** START **

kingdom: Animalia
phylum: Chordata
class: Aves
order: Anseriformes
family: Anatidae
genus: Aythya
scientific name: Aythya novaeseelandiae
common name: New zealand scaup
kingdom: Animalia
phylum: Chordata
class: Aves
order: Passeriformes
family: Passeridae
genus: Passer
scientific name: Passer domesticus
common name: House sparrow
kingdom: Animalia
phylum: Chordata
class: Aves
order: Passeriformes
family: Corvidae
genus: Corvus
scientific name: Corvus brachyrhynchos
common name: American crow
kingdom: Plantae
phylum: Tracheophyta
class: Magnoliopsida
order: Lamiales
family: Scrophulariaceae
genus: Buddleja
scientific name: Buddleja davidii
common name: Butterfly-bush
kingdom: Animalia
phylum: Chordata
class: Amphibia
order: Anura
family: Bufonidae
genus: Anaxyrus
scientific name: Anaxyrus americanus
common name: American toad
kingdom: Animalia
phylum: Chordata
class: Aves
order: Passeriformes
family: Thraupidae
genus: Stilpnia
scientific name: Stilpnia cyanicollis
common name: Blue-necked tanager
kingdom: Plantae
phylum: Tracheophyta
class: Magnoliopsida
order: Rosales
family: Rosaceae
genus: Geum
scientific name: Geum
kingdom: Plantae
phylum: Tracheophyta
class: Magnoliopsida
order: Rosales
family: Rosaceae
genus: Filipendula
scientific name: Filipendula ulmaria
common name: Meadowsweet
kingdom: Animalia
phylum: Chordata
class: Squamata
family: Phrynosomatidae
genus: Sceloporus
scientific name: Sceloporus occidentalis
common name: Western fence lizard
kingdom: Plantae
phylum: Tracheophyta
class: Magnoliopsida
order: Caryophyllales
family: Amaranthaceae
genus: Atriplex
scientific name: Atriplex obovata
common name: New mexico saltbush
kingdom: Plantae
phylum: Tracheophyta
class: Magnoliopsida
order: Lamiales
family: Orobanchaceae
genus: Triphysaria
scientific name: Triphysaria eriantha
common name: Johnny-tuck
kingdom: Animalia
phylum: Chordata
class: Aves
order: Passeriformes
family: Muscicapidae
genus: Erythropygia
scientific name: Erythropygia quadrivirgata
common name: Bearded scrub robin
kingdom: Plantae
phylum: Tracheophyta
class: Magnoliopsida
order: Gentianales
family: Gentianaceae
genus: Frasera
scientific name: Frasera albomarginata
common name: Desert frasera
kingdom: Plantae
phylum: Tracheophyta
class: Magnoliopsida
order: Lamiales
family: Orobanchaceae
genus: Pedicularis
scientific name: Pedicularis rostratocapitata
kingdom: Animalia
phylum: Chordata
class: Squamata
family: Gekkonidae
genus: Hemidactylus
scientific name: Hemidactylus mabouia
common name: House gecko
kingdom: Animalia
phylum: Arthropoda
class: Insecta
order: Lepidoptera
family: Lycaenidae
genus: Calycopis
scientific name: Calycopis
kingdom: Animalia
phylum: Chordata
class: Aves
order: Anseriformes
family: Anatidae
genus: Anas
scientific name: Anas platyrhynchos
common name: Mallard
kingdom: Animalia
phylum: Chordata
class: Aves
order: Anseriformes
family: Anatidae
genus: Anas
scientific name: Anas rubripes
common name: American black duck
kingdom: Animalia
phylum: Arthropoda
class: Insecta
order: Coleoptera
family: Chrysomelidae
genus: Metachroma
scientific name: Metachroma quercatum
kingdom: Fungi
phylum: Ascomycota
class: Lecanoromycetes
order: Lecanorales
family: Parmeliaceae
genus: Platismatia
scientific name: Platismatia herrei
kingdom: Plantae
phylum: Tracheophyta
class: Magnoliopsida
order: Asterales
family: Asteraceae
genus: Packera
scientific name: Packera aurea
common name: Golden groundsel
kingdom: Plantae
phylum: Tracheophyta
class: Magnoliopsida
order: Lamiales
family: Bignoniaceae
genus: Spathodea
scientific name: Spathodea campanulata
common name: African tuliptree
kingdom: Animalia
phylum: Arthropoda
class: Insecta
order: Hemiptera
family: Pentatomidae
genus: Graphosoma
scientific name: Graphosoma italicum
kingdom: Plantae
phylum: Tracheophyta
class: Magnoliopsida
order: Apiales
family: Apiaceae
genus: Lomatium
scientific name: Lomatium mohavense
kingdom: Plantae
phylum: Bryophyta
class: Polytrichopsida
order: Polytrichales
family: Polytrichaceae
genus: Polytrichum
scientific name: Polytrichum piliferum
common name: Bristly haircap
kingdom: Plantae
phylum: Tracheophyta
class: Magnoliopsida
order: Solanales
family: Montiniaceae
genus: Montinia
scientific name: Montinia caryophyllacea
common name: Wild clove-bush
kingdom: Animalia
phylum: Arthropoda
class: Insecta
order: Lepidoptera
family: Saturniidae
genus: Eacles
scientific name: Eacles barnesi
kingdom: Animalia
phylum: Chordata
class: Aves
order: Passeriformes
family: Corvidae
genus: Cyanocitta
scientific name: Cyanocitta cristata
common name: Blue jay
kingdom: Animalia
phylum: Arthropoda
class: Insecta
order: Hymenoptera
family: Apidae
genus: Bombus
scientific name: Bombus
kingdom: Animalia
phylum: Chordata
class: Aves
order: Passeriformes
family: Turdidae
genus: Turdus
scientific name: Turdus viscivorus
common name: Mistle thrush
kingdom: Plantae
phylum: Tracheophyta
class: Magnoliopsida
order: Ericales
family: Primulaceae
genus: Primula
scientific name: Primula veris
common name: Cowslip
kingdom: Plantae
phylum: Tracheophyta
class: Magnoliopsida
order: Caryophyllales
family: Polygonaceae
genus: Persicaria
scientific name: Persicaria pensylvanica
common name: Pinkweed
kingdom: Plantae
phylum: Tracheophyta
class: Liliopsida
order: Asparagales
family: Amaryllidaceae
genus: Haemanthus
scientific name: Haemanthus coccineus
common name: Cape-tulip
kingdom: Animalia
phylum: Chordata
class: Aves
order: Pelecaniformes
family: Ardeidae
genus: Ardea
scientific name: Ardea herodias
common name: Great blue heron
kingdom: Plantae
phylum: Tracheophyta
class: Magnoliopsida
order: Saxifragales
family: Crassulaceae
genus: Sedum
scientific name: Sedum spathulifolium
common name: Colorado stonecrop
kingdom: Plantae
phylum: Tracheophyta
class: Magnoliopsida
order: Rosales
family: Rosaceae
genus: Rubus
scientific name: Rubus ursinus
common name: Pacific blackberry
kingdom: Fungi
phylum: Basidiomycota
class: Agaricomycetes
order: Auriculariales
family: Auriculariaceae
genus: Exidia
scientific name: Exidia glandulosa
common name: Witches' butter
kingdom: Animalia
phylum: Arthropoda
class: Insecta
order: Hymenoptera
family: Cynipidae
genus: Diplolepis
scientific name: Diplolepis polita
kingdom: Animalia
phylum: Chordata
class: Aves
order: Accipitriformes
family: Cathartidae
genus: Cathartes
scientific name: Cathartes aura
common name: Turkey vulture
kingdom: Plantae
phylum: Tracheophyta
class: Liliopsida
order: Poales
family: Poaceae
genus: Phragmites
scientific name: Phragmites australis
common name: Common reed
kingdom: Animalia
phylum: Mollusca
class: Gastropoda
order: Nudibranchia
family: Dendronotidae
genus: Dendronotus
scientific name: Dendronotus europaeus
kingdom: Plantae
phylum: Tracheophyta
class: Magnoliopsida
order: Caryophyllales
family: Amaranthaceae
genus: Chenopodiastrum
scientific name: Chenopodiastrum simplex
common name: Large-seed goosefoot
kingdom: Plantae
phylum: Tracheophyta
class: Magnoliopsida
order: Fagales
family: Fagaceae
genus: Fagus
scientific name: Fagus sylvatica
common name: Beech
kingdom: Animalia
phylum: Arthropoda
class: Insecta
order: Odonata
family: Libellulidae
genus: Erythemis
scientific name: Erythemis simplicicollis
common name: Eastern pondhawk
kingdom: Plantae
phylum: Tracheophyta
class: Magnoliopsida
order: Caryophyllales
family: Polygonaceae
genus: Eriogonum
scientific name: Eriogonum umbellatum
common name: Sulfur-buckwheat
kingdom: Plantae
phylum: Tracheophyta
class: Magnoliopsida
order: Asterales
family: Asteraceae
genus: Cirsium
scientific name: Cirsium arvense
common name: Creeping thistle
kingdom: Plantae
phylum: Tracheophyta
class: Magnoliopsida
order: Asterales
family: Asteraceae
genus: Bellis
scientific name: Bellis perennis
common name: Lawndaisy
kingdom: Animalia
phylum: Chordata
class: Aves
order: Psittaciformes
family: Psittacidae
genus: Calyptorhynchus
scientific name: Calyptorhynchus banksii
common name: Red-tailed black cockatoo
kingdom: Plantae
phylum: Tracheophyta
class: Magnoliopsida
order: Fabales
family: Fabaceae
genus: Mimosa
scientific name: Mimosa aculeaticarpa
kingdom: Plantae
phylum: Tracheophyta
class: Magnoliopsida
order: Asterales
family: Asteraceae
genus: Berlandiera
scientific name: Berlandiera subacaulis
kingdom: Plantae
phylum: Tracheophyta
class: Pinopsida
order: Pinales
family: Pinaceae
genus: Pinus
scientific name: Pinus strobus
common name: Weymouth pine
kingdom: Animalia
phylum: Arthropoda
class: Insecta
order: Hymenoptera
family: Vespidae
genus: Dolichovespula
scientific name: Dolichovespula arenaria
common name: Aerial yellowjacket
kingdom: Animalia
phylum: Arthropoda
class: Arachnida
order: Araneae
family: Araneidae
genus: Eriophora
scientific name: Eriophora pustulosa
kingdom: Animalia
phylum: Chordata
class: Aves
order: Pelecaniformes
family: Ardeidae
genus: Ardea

** END **

*What the task asks*
Copy the stretch from the line containing "family: Amaryllidaceae" through the line containing "genus: Rubus", swapping "common name" for "vernacular name" and leaving everything else unchanged.

*Solved exercise*
family: Amaryllidaceae
genus: Haemanthus
scientific name: Haemanthus coccineus
vernacular name: Cape-tulip
kingdom: Animalia
phylum: Chordata
class: Aves
order: Pelecaniformes
family: Ardeidae
genus: Ardea
scientific name: Ardea herodias
vernacular name: Great blue heron
kingdom: Plantae
phylum: Tracheophyta
class: Magnoliopsida
order: Saxifragales
family: Crassulaceae
genus: Sedum
scientific name: Sedum spathulifolium
vernacular name: Colorado stonecrop
kingdom: Plantae
phylum: Tracheophyta
class: Magnoliopsida
order: Rosales
family: Rosaceae
genus: Rubus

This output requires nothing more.